Skip to main content

Manage Conda environments

Specify environment

Set an environment parameter of the script to a one-liner YAML following the standard Conda YAML config (omit it's name).

For example, we need to use the following Conda config:

name: envtest01
channels:
- Conda-forge
dependencies:
- python=3.8
- glom
- pip:
- requests

To use it in a script, specify it as follows:

#name: EnvTestInline
#environment: channels: [Conda-forge], dependencies: [python=3.8, glom, {pip: [requests]}]
#language: python
#output: string result

import re, requests
from glom import glom
import pandas as pd

target = {'a': {'b': {'c': 'd'}}}
result = glom(target, 'a.b.c') # returns 'd'
First launch may take time

When the script runs the first time, Datagrok creates the environment on the Compute Virtual Machine, which may take up to several minutes. For all next script runs, Datagrok will reuse this environment.

Datagrok distinguishes in-place environments using MD5 hashes of their body strings. If there is a ready-to-use environment with the same environment config, Datagrok will reuse it.

Store the environment in a package

You may store your configurations in a package's environment folder.
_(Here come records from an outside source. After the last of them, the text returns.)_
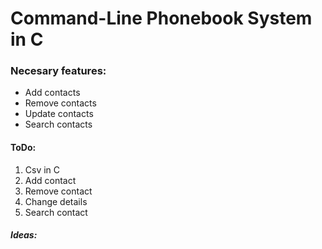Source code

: # Command-Line Phonebook System in C

### Necesary features:
* Add contacts
* Remove contacts
* Update contacts
* Search contacts


#### ToDo:

1. Csv in C
2. Add contact
3. Remove contact
4. Change details
5. Search contact


##### Ideas:
 
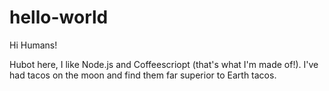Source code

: # hello-world

Hi Humans!

Hubot here, I like Node.js and Coffeescriopt (that's what I'm made of!).
I've had tacos on the moon and find them far superior to Earth tacos. 
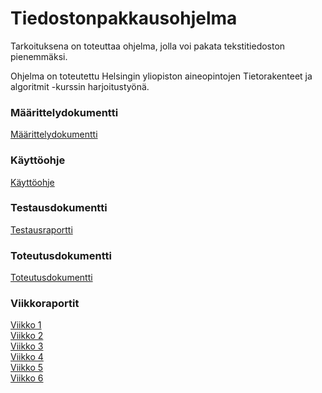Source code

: # Tiedostonpakkausohjelma

Tarkoituksena on toteuttaa ohjelma, jolla voi pakata tekstitiedoston pienemmäksi. <br/>

Ohjelma on toteutettu Helsingin yliopiston aineopintojen Tietorakenteet ja algoritmit -kurssin harjoitustyönä.

### Määrittelydokumentti
[Määrittelydokumentti](https://github.com/jyrki26/Tiedostonpakkausohjelma2/blob/master/dokumentaatio/maarittelydokumentti.md)

### Käyttöohje
[Käyttöohje](https://github.com/jyrki26/Tiedostonpakkausohjelma2/blob/master/dokumentaatio/kayttoohje.md)

### Testausdokumentti
[Testausraportti](https://github.com/jyrki26/Tiedostonpakkausohjelma2/blob/master/dokumentaatio/testausraportti.md)

### Toteutusdokumentti
[Toteutusdokumentti](https://github.com/jyrki26/Tiedostonpakkausohjelma2/blob/master/dokumentaatio/toteutusdokumentti.md)

### Viikkoraportit
[Viikko 1](https://github.com/jyrki26/Tiedostonpakkausohjelma2/blob/master/dokumentaatio/viikkoraportti1.md) <br/>
[Viikko 2](https://github.com/jyrki26/Tiedostonpakkausohjelma2/blob/master/dokumentaatio/viikkoraportti2.md) <br/>
[Viikko 3](https://github.com/jyrki26/Tiedostonpakkausohjelma2/blob/master/dokumentaatio/viikkoraportti3.md) <br/>
[Viikko 4](https://github.com/jyrki26/Tiedostonpakkausohjelma2/blob/master/dokumentaatio/viikkoraportti4.md) <br/>
[Viikko 5](https://github.com/jyrki26/Tiedostonpakkausohjelma2/blob/master/dokumentaatio/viikkoraportti5.md) <br/>
[Viikko 6](https://github.com/jyrki26/Tiedostonpakkausohjelma2/blob/master/dokumentaatio/viikkoraportti5.md)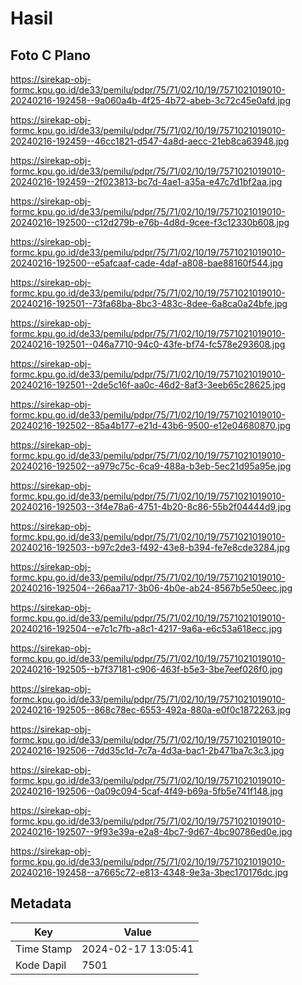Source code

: # Hasil

## Foto C Plano

https://sirekap-obj-formc.kpu.go.id/de33/pemilu/pdpr/75/71/02/10/19/7571021019010-20240216-192458--9a060a4b-4f25-4b72-abeb-3c72c45e0afd.jpg

https://sirekap-obj-formc.kpu.go.id/de33/pemilu/pdpr/75/71/02/10/19/7571021019010-20240216-192459--46cc1821-d547-4a8d-aecc-21eb8ca63948.jpg

https://sirekap-obj-formc.kpu.go.id/de33/pemilu/pdpr/75/71/02/10/19/7571021019010-20240216-192459--2f023813-bc7d-4ae1-a35a-e47c7d1bf2aa.jpg

https://sirekap-obj-formc.kpu.go.id/de33/pemilu/pdpr/75/71/02/10/19/7571021019010-20240216-192500--c12d279b-e76b-4d8d-9cee-f3c12330b608.jpg

https://sirekap-obj-formc.kpu.go.id/de33/pemilu/pdpr/75/71/02/10/19/7571021019010-20240216-192500--e5afcaaf-cade-4daf-a808-bae88160f544.jpg

https://sirekap-obj-formc.kpu.go.id/de33/pemilu/pdpr/75/71/02/10/19/7571021019010-20240216-192501--73fa68ba-8bc3-483c-8dee-6a8ca0a24bfe.jpg

https://sirekap-obj-formc.kpu.go.id/de33/pemilu/pdpr/75/71/02/10/19/7571021019010-20240216-192501--046a7710-94c0-43fe-bf74-fc578e293608.jpg

https://sirekap-obj-formc.kpu.go.id/de33/pemilu/pdpr/75/71/02/10/19/7571021019010-20240216-192501--2de5c16f-aa0c-46d2-8af3-3eeb65c28625.jpg

https://sirekap-obj-formc.kpu.go.id/de33/pemilu/pdpr/75/71/02/10/19/7571021019010-20240216-192502--85a4b177-e21d-43b6-9500-e12e04680870.jpg

https://sirekap-obj-formc.kpu.go.id/de33/pemilu/pdpr/75/71/02/10/19/7571021019010-20240216-192502--a979c75c-6ca9-488a-b3eb-5ec21d95a95e.jpg

https://sirekap-obj-formc.kpu.go.id/de33/pemilu/pdpr/75/71/02/10/19/7571021019010-20240216-192503--3f4e78a6-4751-4b20-8c86-55b2f04444d9.jpg

https://sirekap-obj-formc.kpu.go.id/de33/pemilu/pdpr/75/71/02/10/19/7571021019010-20240216-192503--b97c2de3-f492-43e8-b394-fe7e8cde3284.jpg

https://sirekap-obj-formc.kpu.go.id/de33/pemilu/pdpr/75/71/02/10/19/7571021019010-20240216-192504--266aa717-3b06-4b0e-ab24-8567b5e50eec.jpg

https://sirekap-obj-formc.kpu.go.id/de33/pemilu/pdpr/75/71/02/10/19/7571021019010-20240216-192504--e7c1c7fb-a8c1-4217-9a6a-e6c53a618ecc.jpg

https://sirekap-obj-formc.kpu.go.id/de33/pemilu/pdpr/75/71/02/10/19/7571021019010-20240216-192505--b7f37181-c906-463f-b5e3-3be7eef026f0.jpg

https://sirekap-obj-formc.kpu.go.id/de33/pemilu/pdpr/75/71/02/10/19/7571021019010-20240216-192505--868c78ec-6553-492a-880a-e0f0c1872263.jpg

https://sirekap-obj-formc.kpu.go.id/de33/pemilu/pdpr/75/71/02/10/19/7571021019010-20240216-192506--7dd35c1d-7c7a-4d3a-bac1-2b471ba7c3c3.jpg

https://sirekap-obj-formc.kpu.go.id/de33/pemilu/pdpr/75/71/02/10/19/7571021019010-20240216-192506--0a09c094-5caf-4f49-b69a-5fb5e741f148.jpg

https://sirekap-obj-formc.kpu.go.id/de33/pemilu/pdpr/75/71/02/10/19/7571021019010-20240216-192507--9f93e39a-e2a8-4bc7-9d67-4bc90786ed0e.jpg

https://sirekap-obj-formc.kpu.go.id/de33/pemilu/pdpr/75/71/02/10/19/7571021019010-20240216-192458--a7665c72-e813-4348-9e3a-3bec170176dc.jpg


## Metadata

| Key        | Value               |
| ---------- | ------------------- |
| Time Stamp | 2024-02-17 13:05:41 |
| Kode Dapil | 7501                |



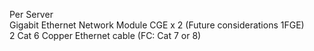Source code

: Per Server<br />
Gigabit Ethernet Network Module CGE x 2 (Future considerations 1FGE)<br /> 
2 Cat 6 Copper Ethernet cable (FC: Cat 7 or 8) <br />


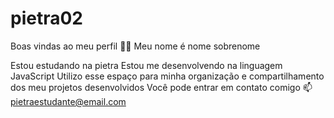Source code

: # pietra02
Boas vindas ao meu perfil 💙💙
Meu nome é nome sobrenome

Estou estudando na pietra
Estou me desenvolvendo na linguagem JavaScript
Utilizo esse espaço para minha organização e compartilhamento dos meu projetos desenvolvidos
Você pode entrar em contato comigo 📫
pietraestudante@email.com
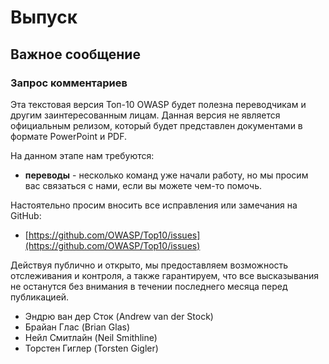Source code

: # Выпуск

## Важное сообщение

### Запрос комментариев

Эта текстовая версия Топ-10 OWASP будет полезна переводчикам и другим заинтересованным лицам. Данная версия не является официальным релизом, который будет представлен документами в формате PowerPoint и PDF.

На данном этапе нам требуются:

* **переводы** - несколько команд уже начали работу, но мы просим вас связаться с нами, если вы можете чем-то помочь.

Настоятельно просим вносить все исправления или замечания на GitHub:

* [https://github.com/OWASP/Top10/issues](https://github.com/OWASP/Top10/issues)

Действуя публично и открыто, мы предоставляем возможность отслеживания и контроля, а также гарантируем, что все высказывания не останутся без внимания в течении последнего месяца перед публикацией.

* Эндрю ван дер Сток (Andrew van der Stock)
* Брайан Глас (Brian Glas)
* Нейл Смитлайн (Neil Smithline)
* Торстен Гиглер (Torsten Gigler)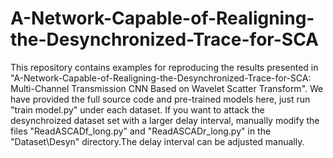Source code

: # A-Network-Capable-of-Realigning-the-Desynchronized-Trace-for-SCA
This repository contains examples for reproducing the results presented in "A-Network-Capable-of-Realigning-the-Desynchronized-Trace-for-SCA: Multi-Channel Transmission CNN Based on Wavelet Scatter Transform".
We have provided the full source code and pre-trained models here, just run "train model.py" under each dataset.
If you want to attack the desynchroized dataset set with a larger delay interval, manually modify the files "ReadASCADf_long.py" and "ReadASCADr_long.py" in the "Dataset\Desyn\" directory.The delay interval can be adjusted manually.
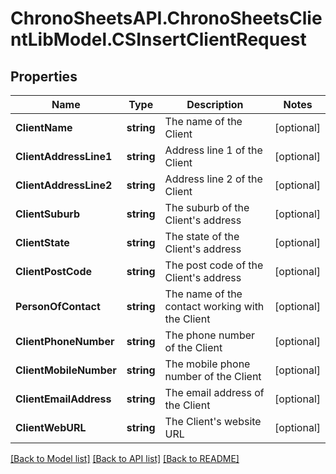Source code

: # ChronoSheetsAPI.ChronoSheetsClientLibModel.CSInsertClientRequest
## Properties

Name | Type | Description | Notes
------------ | ------------- | ------------- | -------------
**ClientName** | **string** | The name of the Client | [optional] 
**ClientAddressLine1** | **string** | Address line 1 of the Client | [optional] 
**ClientAddressLine2** | **string** | Address line 2 of the Client | [optional] 
**ClientSuburb** | **string** | The suburb of the Client&#39;s address | [optional] 
**ClientState** | **string** | The state of the Client&#39;s address | [optional] 
**ClientPostCode** | **string** | The post code of the Client&#39;s address | [optional] 
**PersonOfContact** | **string** | The name of the contact working with the Client | [optional] 
**ClientPhoneNumber** | **string** | The phone number of the Client | [optional] 
**ClientMobileNumber** | **string** | The mobile phone number of the Client | [optional] 
**ClientEmailAddress** | **string** | The email address of the Client | [optional] 
**ClientWebURL** | **string** | The Client&#39;s website URL | [optional] 

[[Back to Model list]](../README.md#documentation-for-models) [[Back to API list]](../README.md#documentation-for-api-endpoints) [[Back to README]](../README.md)

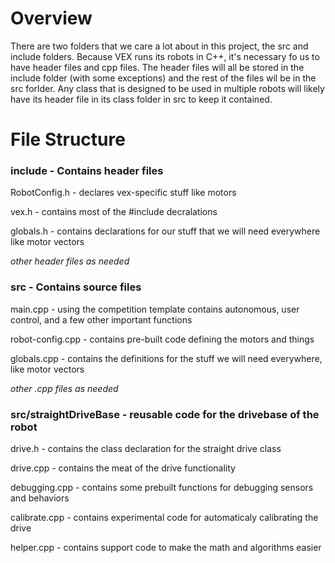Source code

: # Overview

There are two folders that we care a lot about in  this project, the src and include folders. Because VEX runs its robots in C++, it's necessary fo us to have header files and cpp files. The header files will all be stored in the include folder (with some exceptions) and the rest of the files wil be in the src forlder. Any class that is designed to be used in multiple robots will likely have its header file in its class folder in src to keep it contained.

# File Structure

### include - Contains header files

RobotConfig.h   - declares vex-specific stuff like motors

vex.h           - contains most of the #include decralations

globals.h      - contains declarations for our stuff that we will need everywhere like motor vectors

*other header files as needed*

### src - Contains source files

main.cpp        - using the competition template contains autonomous, user control, and a few other important functions

robot-config.cpp - contains pre-built code defining the motors and things

globals.cpp     - contains the definitions for the stuff we will need everywhere, like motor vectors

*other .cpp files as needed*

### src/straightDriveBase - reusable code for the drivebase of the robot

drive.h         - contains the class declaration for the straight drive class

drive.cpp       - contains the meat of the drive functionality

debugging.cpp   - contains some prebuilt functions for debugging sensors and behaviors

calibrate.cpp   - contains experimental code for automaticaly calibrating the drive

helper.cpp      - contains support code to make the math and algorithms easier
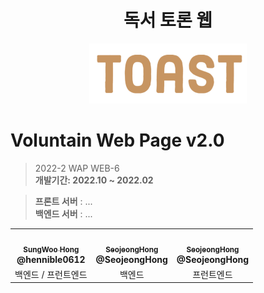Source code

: 
<h1 align="center"> 독서 토론 웹 </h1>
<p align="center">
	    <img src="./Toast_logo.png"/ width="50%">
</p>	   

# Voluntain Web Page v2.0
> 2022-2 WAP WEB-6 <br/> **개발기간: 2022.10 ~ 2022.02**

> **프론트 서버** : ...<br/>
> **백엔드 서버** : ...<br/>
<!-- prettier-ignore-start -->
<!-- markdownlint-disable -->

<table>
  <tr>
    <td align="center"><a href="https://github.com/hennible0612"><img src="https://avatars.githubusercontent.com/u/48763809?v=4" width="100px;" alt=""/><br />
	    <sub><b>SungWoo Hong</sub></a><br />@hennible0612<a href="https://github.com/hennible0612" title="Code">
	    </a>
	    </td>
    <td align="center"><a href="https://github.com/SeojeongHong"><img src="https://avatars.githubusercontent.com/u/94052799?v=4" width="100px;" alt=""/><br />
	    <sub><b>SeojeongHong</sub></a><br />@SeojeongHong<a href="https://github.com/SeojeongHong" title="Code">
	    </a>
	    </td>
    <td align="center"><a href="https://github.com/SeojeongHong"><img src="https://avatars.githubusercontent.com/u/94052799?v=4" width="100px;" alt=""/><br />
	    <sub><b>SeojeongHong</sub></a><br />@SeojeongHong<a href="https://github.com/SeojeongHong" title="Code">
	    </a>
	    </td>


 
    
  </tr>
    <tr>
    <td align="center">백엔드 / 프런트엔드</td>
    <td align="center">백엔드</td>
    <td align="center">프런트엔드</td>

  </tr>
  
</table>
<!-- markdownlint-restore -->
<!-- prettier-ignore-end -->
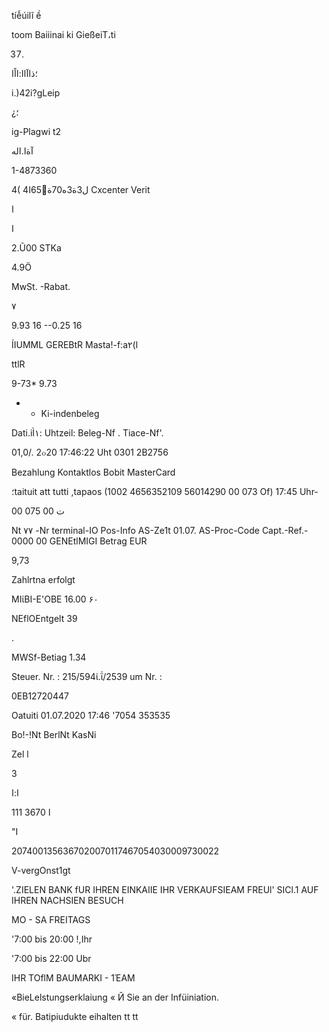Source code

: tíễúilĩ  ề

toom  Baiiinai  ki
GießeiT،ti

37.

 ؛ذاآاا:ااًا

i.)42i?gLeip

¿؛

ig-Plagwi t2

آةا.اله

1-4873360

4( ل3ة3ه70ة65ًا4 Cxcenter  Verit

ا

 ا

2.Ũ00  STKa

4.9Ö

MwSt.  -Rabat.

٧

9.93  16
--0.25  16

ÍIUMML
GEREBtR  Masta!-f:a٢(l

ttlR

9-73*
9.73

*  *  Ki-indenbeleg

Dati.iÌ١:
Uhtzeil:
Beleg-Nf .
Tiace-Nf'.

01,0/. 2๐20
17:46:22  Uht
0301
2Β2756

Bezahlung
Kontaktlos
Bobit  MasterCard

؛taituit att tutti ,tapaos  (1002
4656352109
56014290
00  073  Of)
17:45  Uhr-

00 075 00 ت

Nt
٧٧ -Nr
terminal-IO
Pos-Info
AS-Ze1t  01.07.
AS-Proc-Code
Capt.-Ref.-  0000
00  GENEtlMIGI
Betrag  EUR

9,73

Zahlrtna  erfolgt

ΜΙίΒΙ-Ε'ΟΒΕ
16.00  ۶٠

NEflOEntgelt
39

.

MWSf-Betiag
1.34

Steuer. Nr.  : 215/594ί.ΐ/2539
um  Nr.  :

0ΕΒ12720447

Oatuiti
01.07.2020  17:46  '7054  353535

Bo!-!Nt  BerlNt  KasNi

Zel l

3

ا:ا

111
ا
3670

"I

2074001356367020070117467054030009730022

V-vergOnst1gt

'.ZIELEN  BANK  fUR  IHREN  EINKAIIE
IHR  VERKAUFSIEAM  FREUl'  SICl.1  AUF
IHREN  NACHSIEN  BESUCH

MO  -  SA
FREITAGS

'7:00  bis  20:00  !,Ihr

'7:00  bis  22:00  Ubr

IHR  TOflM  BAUMARKI  -  1ΈΑΜ

«BieLelstungserklaiung
«
Й  Sie  an  der  Infüiniation.

«
für.  Batipiudukte  eihalten  tt
tt

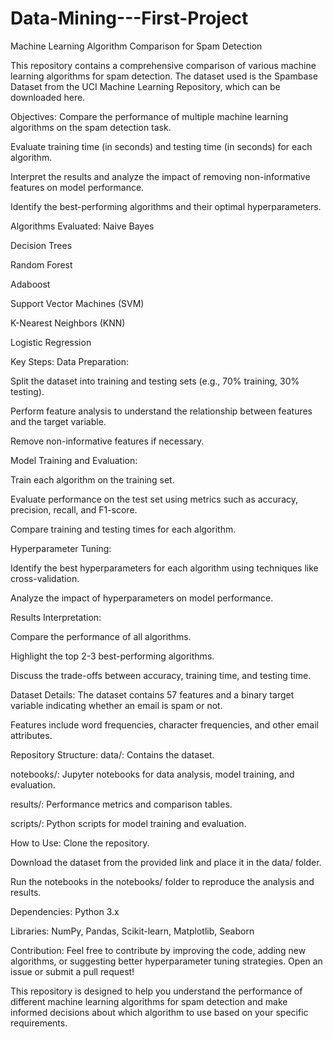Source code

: # Data-Mining---First-Project
Machine Learning Algorithm Comparison for Spam Detection

This repository contains a comprehensive comparison of various machine learning algorithms for spam detection. The dataset used is the Spambase Dataset from the UCI Machine Learning Repository, which can be downloaded here.

Objectives:
Compare the performance of multiple machine learning algorithms on the spam detection task.

Evaluate training time (in seconds) and testing time (in seconds) for each algorithm.

Interpret the results and analyze the impact of removing non-informative features on model performance.

Identify the best-performing algorithms and their optimal hyperparameters.

Algorithms Evaluated:
Naive Bayes

Decision Trees

Random Forest

Adaboost

Support Vector Machines (SVM)

K-Nearest Neighbors (KNN)

Logistic Regression

Key Steps:
Data Preparation:

Split the dataset into training and testing sets (e.g., 70% training, 30% testing).

Perform feature analysis to understand the relationship between features and the target variable.

Remove non-informative features if necessary.

Model Training and Evaluation:

Train each algorithm on the training set.

Evaluate performance on the test set using metrics such as accuracy, precision, recall, and F1-score.

Compare training and testing times for each algorithm.

Hyperparameter Tuning:

Identify the best hyperparameters for each algorithm using techniques like cross-validation.

Analyze the impact of hyperparameters on model performance.

Results Interpretation:

Compare the performance of all algorithms.

Highlight the top 2-3 best-performing algorithms.

Discuss the trade-offs between accuracy, training time, and testing time.

Dataset Details:
The dataset contains 57 features and a binary target variable indicating whether an email is spam or not.

Features include word frequencies, character frequencies, and other email attributes.

Repository Structure:
data/: Contains the dataset.

notebooks/: Jupyter notebooks for data analysis, model training, and evaluation.

results/: Performance metrics and comparison tables.

scripts/: Python scripts for model training and evaluation.

How to Use:
Clone the repository.

Download the dataset from the provided link and place it in the data/ folder.

Run the notebooks in the notebooks/ folder to reproduce the analysis and results.

Dependencies:
Python 3.x

Libraries: NumPy, Pandas, Scikit-learn, Matplotlib, Seaborn

Contribution:
Feel free to contribute by improving the code, adding new algorithms, or suggesting better hyperparameter tuning strategies. Open an issue or submit a pull request!

This repository is designed to help you understand the performance of different machine learning algorithms for spam detection and make informed decisions about which algorithm to use based on your specific requirements.

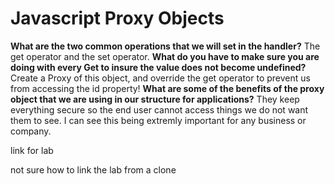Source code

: #  Javascript Proxy Objects


**What are the two common operations that we will set in the handler?**
 The get operator and the set operator. 
**What do you have to make sure you are doing with every Get to insure the value does not become undefined?**
  Create a Proxy of this object, and override the get operator to prevent us from accessing the id property!
**What are some of the benefits of the proxy object that we are using in our structure for applications?**
 They keep everything secure so the end user cannot access things we do not want them to see. I can see this being extremly important for any business or company. 



link for lab 

not sure how to link the lab from a clone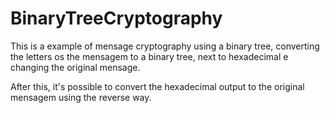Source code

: # BinaryTreeCryptography

This is a example of mensage cryptography using a binary tree, converting the letters os the mensagem to a binary tree, next to hexadecimal e changing the original mensage. 

After this, it's possible to convert the hexadecimal output to the original mensagem using the reverse way.
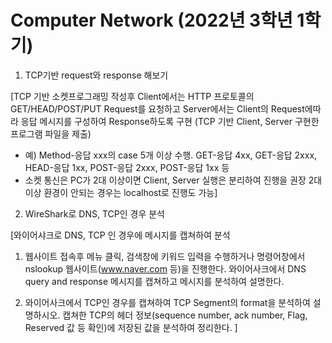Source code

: # Computer Network (2022년 3학년 1학기) 

1. TCP기반 request와 response 해보기

  [TCP 기반 소켓프로그래밍 작성후 
   Client에서는 HTTP 프로토콜의 GET/HEAD/POST/PUT Request를 요청하고
   Server에서는 Client의 Request에따라 응답 메시지를 구성하여 Response하도록 구현
   (TCP 기반 Client, Server 구현한 프로그램 파일을 제출)
   * 예) Method-응답 xxx의 case 5개 이상 수행.
      GET-응답 4xx, GET-응답 2xxx, HEAD-응답 1xx, POST-응답 2xxx, POST-응답 1xx 등
   * 소켓 통신은 PC가 2대 이상이면 Client, Server 실행은 분리하여 진행을 권장
      2대 이상 환경이 안되는 경우는 localhost로 진행도 가능]

2. WireShark로 DNS, TCP인 경우 분석

[와이어샤크로 DNS, TCP 인 경우에 메시지를 캡쳐하여 분석 

1) 웹사이트 접속후 메뉴 클릭, 검색창에 키워드 입력을 수행하거나 
    명령어창에서 nslookup 웹사이트(www.naver.com 등)을 진행한다.
    와이어사크에서 DNS query and response 메시지를 캡쳐하고 메시지를 분석하여 설명한다.

2) 와이어사크에서 TCP인 경우를 캡쳐하여 TCP Segment의 format을 분석하여 설명하시오.
    캡쳐한 TCP의 헤더 정보(sequence number, ack number, Flag, Reserved 값 등 확인)에
    저장된 값을 분석하여 정리한다. ]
They should use Conda YAML format. You can create an environment YAML manually or export it form your existing Conda environment.

If the environment tag in the script header is not specified, the script uses the default configuration.

tip

Here is an example of configuration for the Datagrok public repository. Also, a package can define its own configurations as well (see examples).

This is how to define the "Chemprop" environment in the script header:

#environment: Chemprop

In this case, the environment Chemprop should be specified in a file environments/Chemprop.yaml inside the package where this script belongs.

Datagrok distinguishes package environments by their names. Datagrok will reuse a previously created environment for all subsequent runs with no delay.